**DIRECTIONS FOR THIS TASK:** Display every line of the listing in which the word "hold" appears.

***

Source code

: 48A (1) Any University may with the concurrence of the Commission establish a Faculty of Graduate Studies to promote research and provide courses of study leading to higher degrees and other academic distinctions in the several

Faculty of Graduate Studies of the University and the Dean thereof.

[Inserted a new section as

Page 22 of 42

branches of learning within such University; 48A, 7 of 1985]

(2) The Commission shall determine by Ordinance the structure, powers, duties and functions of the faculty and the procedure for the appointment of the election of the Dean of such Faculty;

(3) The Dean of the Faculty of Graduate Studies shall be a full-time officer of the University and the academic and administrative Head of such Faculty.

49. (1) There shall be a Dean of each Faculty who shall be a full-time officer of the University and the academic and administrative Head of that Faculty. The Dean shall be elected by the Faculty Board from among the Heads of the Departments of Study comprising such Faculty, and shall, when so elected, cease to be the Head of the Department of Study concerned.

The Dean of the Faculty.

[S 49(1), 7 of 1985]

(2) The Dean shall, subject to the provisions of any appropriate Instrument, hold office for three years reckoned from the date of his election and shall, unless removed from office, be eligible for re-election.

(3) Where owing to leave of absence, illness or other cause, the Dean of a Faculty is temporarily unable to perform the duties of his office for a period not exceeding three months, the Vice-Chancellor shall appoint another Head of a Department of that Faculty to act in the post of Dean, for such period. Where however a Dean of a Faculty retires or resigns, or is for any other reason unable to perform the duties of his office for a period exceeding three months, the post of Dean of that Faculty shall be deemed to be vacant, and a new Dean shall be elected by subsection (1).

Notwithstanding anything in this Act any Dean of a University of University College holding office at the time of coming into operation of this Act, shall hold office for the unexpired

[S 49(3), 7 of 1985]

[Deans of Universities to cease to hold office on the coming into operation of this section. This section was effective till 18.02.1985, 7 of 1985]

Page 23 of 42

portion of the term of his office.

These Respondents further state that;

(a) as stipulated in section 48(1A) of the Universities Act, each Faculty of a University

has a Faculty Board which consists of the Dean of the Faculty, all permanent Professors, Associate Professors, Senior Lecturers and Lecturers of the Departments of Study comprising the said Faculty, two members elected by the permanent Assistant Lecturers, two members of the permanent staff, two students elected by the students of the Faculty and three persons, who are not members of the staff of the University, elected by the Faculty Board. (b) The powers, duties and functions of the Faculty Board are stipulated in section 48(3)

***

**SOLUTION FOR THIS TASK:**
(2) The Dean shall, subject to the provisions of any appropriate Instrument, hold office for three years reckoned from the date of his election and shall, unless removed from office, be eligible for re-election.
Notwithstanding anything in this Act any Dean of a University of University College holding office at the time of coming into operation of this Act, shall hold office for the unexpired
[Deans of Universities to cease to hold office on the coming into operation of this section. This section was effective till 18.02.1985, 7 of 1985]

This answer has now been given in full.